March 19, 1911 – Over two-dozen firemen are
overcome by smoke and fumes on a day in which 71 fires are reported in the city
as a fire rips though Warehouse “B” of the Monarch Refrigerating Company plant
at 40 East Michigan Street. The flames
are fed by a million pounds of butter, and the thick walls of the plant, along
with the small refrigeration cells within it and narrow hallways connecting
them make it nearly impossible to get water onto the blaze in sufficient
quantities to do much good. Chief Arthur
Seyferlich of the second battalion is among the first to reach the fire and helps
to carry injured firemen down fire escapes. He is overcome by smoke in his
second search of the building and has to be rescued by his brother. Fourteen horse-drawn fire engines work on
Cass Street, four more work on Rush Street and another four are placed at
Michigan and State. The fire, which most probably results from frayed wires on
the fifth floor, burns for days. Lost in
the fire are 764 cans of eggs that the United States government had seized as evidence
on the ground that they contained “putrid matter.” The eggs were to be presented as evidence
before Judge Kenesaw Landis the following week. Chief Seyferlich, who served as Chicago's Fire Marshal from 1921 to 1926, is pictured above.

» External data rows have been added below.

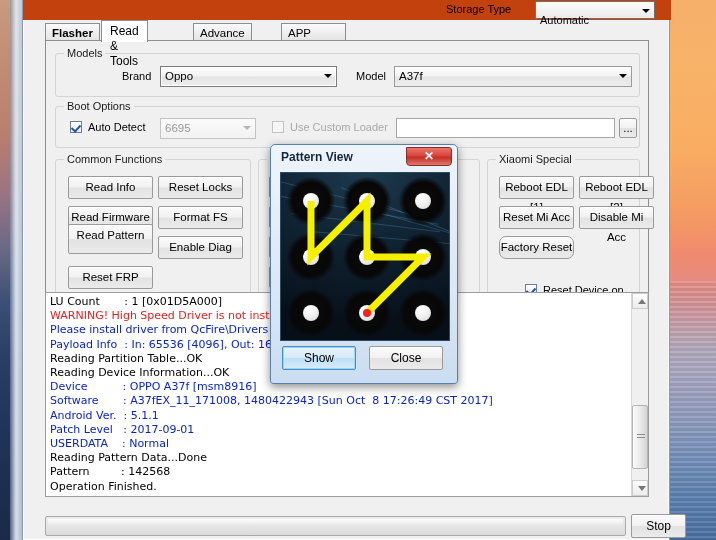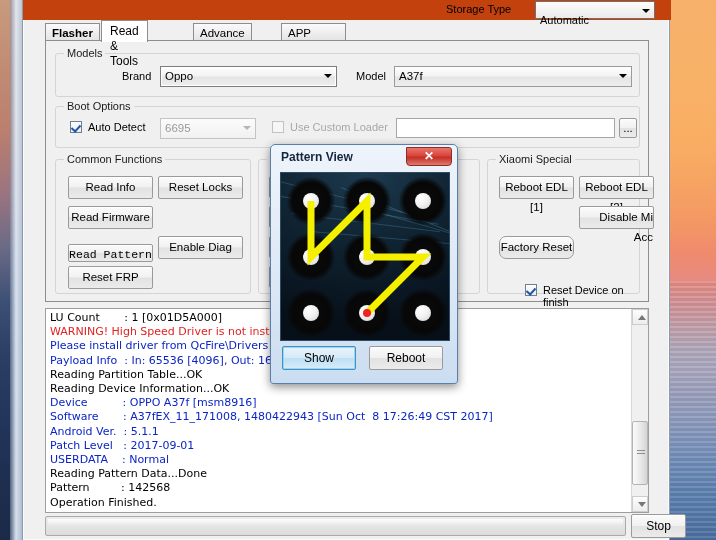--- a/index.html
+++ b/index.html
@@ -155,21 +155,21 @@
     width:4px; height:7px;
     border: solid #2256a8; border-width: 0 2px 2px 0;
     transform: rotate(42deg);
   }
   .chk-box.disabled { border-color:#c2c2c2; background:#f6f6f6; }
   .chk-label { position:absolute; font-size:11px; color:#000; }
   .chk-label.disabled { color:#a8a8a8; }
 
   
   #log-panel {
-    position: absolute; left: 22px; top: 308px; width: 604px; height: 205px;
+    position: absolute; left: 22px; top: 292px; width: 604px; height: 205px;
     background: #fff; border: 1px solid #9d9d9d;
     overflow: hidden;
     padding-left: 40px;
   }
   #log-text {
     position: absolute; left: 4px; top: 2px; right: 20px;
     font-family: "DejaVu Sans", sans-serif;
     font-size: 11px; line-height: 14.2px;
     white-space: pre;
   }
@@ -329,21 +329,22 @@
       <span class="chk-label disabled" style="left:234px; top:14px;">Use Custom Loader</span>
       <div class="textbox" style="left:340px; top:11px; width:219px;"></div>
       <div class="btn" style="left:563px; top:11px; width:18px; height:20px; line-height:18px;">...</div>
     </div>
 
     <div class="group" style="left:9px; top:118px; width:196px; height:135px;">
       <span class="g-title">Common Functions</span>
       <div class="btn" style="left:12px;  top:16px; width:85px; height:23px;">Read Info</div>
       <div class="btn" style="left:102px; top:16px; width:85px; height:23px;">Reset Locks</div>
       <div class="btn" style="left:12px;  top:46px; width:85px; height:23px;">Read Firmware</div>
-      <div class="btn" style="left:12px;  top:84px; width:85px; height:18px;font-family:Liberation Mono, monospace;">Read Pattern</div>
+      <div class="btn" style="left:102px; top:46px; width:85px; height:23px;">Format FS</div>
+      <div class="btn" style="left:12px;  top:64px; width:85px; height:30px;">Read Pattern</div>
       <div class="btn" style="left:102px; top:76px; width:85px; height:23px;">Enable Diag</div>
       <div class="btn" style="left:12px;  top:106px; width:85px; height:23px;">Reset FRP</div>
     </div>
 
     <div class="group" style="left:212px; top:118px; width:100px; height:135px;">
       <span class="g-title">EFS Functions</span>
       <div class="ghost-btn" style="left:10px; top:16px;"></div>
       <div class="ghost-btn" style="left:10px; top:46px;"></div>
       <div class="ghost-btn" style="left:10px; top:76px;"></div>
       <div class="ghost-btn" style="left:10px; top:106px;"></div>
@@ -352,21 +353,22 @@
     <div class="group" style="left:318px; top:118px; width:116px; height:135px;">
       <span class="g-title">ZTE</span>
       <div class="ghost-btn" style="left:12px; top:16px;"></div>
       <div class="ghost-btn" style="left:12px; top:46px;"></div>
     </div>
 
     <div class="group" style="left:441px; top:118px; width:153px; height:135px;">
       <span class="g-title">Xiaomi Special</span>
       <div class="btn" style="left:11px; top:16px; width:75px; height:23px;">Reboot EDL [1]</div>
       <div class="btn" style="left:91px; top:16px; width:75px; height:23px;">Reboot EDL [2]</div>
-      <div class="btn" style="left:91px; top:46px; width:75px; height:23px;text-align:right;">Disable Mi Acc</div>
+      <div class="btn" style="left:11px; top:46px; width:75px; height:23px;">Reset Mi Acc</div>
+      <div class="btn" style="left:91px; top:46px; width:75px; height:23px;">Disable Mi Acc</div>
       <div class="btn" style="left:11px; top:76px; width:75px; height:23px;border-radius:7px;">Factory Reset</div>
     </div>
 
     <div class="chk-box checked" style="left:479px; top:243px;"></div>
     <span class="chk-label" style="left:497px; top:243px;">Reset Device on finish</span>
   </div>
 
   <div id="log-panel">
     <div id="log-text"><div class="log-line">LU Count       : 1 [0x01D5A000]</div><div class="log-line red">WARNING! High Speed Driver is not installed.</div><div class="log-line blue">Please install driver from QcFire\Drivers folder</div><div class="log-line blue">Payload Info  : In: 65536 [4096], Out: 16384,</div><div class="log-line">Reading Partition Table...OK</div><div class="log-line">Reading Device Information...OK</div><div class="log-line blue">Device          : OPPO A37f [msm8916]</div><div class="log-line blue">Software       : A37fEX_11_171008, 1480422943 [Sun Oct  8 17:26:49 CST 2017]</div><div class="log-line blue">Android Ver.  : 5.1.1</div><div class="log-line blue">Patch Level   : 2017-09-01</div><div class="log-line blue">USERDATA    : Normal</div><div class="log-line">Reading Pattern Data...Done</div><div class="log-line">Pattern         : 142568</div><div class="log-line">Operation Finished.</div><div class="log-line">Module Ver. 2.1</div></div>
     <div id="log-scroll">
@@ -412,17 +414,17 @@
         <div class="pat-halo" style="left: 118px; top: 60px;"></div>
         <div class="pat-dot" style="left: 134px; top: 76px;"></div>
         <div class="pat-halo" style="left: 6px; top: 116px;"></div>
         <div class="pat-dot" style="left: 22px; top: 132px;"></div>
         <div class="pat-halo" style="left: 62px; top: 116px;"></div>
         <div class="pat-dot" style="left: 78px; top: 132px;"></div>
         <div class="pat-halo" style="left: 118px; top: 116px;"></div>
         <div class="pat-dot" style="left: 134px; top: 132px;"></div>
       </div>
     <div class="btn" id="dlg-show">Show</div>
-    <div class="btn" id="dlg-close-btn">Reboot</div>
+    <div class="btn" id="dlg-close-btn">Close</div>
   </div>
 
 </div>
 <div id="frame-left"></div>
 
 </body></html>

March 19, 1928 -- The Morrison Hotel, the first building outside of New York to rise more than 40 stories, is selected by Mayor William Hale Thompson's Radio Commission as the building on which the "Lindbergh Light" will be placed. The hotel agrees to pay for the cost of the 200 foot tower on which the light will sit and assume the responsibility for its maintenance. In 1927 Mr. Elmer G. Sperry, President of the Sperry Gyroscope Company, offered the beacon, which will be seen for 250 miles, providing that Chicago find a way to mount and maintain it. GREAT NEWS! But it didn't work out. A competition began between two great beacons, one proposed for the Roanoke Building on La Salle Street and Mr. Sperry's Lindbergh Light. In the end a stationary beam was placed on the brand new La Salle-Wacker Building and the Lindbergh Light ended up at the top of the Palmolive Building, completed in 1929. It turns out that Elmer Sperry never saw his controversial beacon. He died two months before it cast its first beam into the Chicago night. The Morrison Hotel was demolished in 1965 to make way for the new First National Bank of Chicago building, now Chase, at Clark and Madison.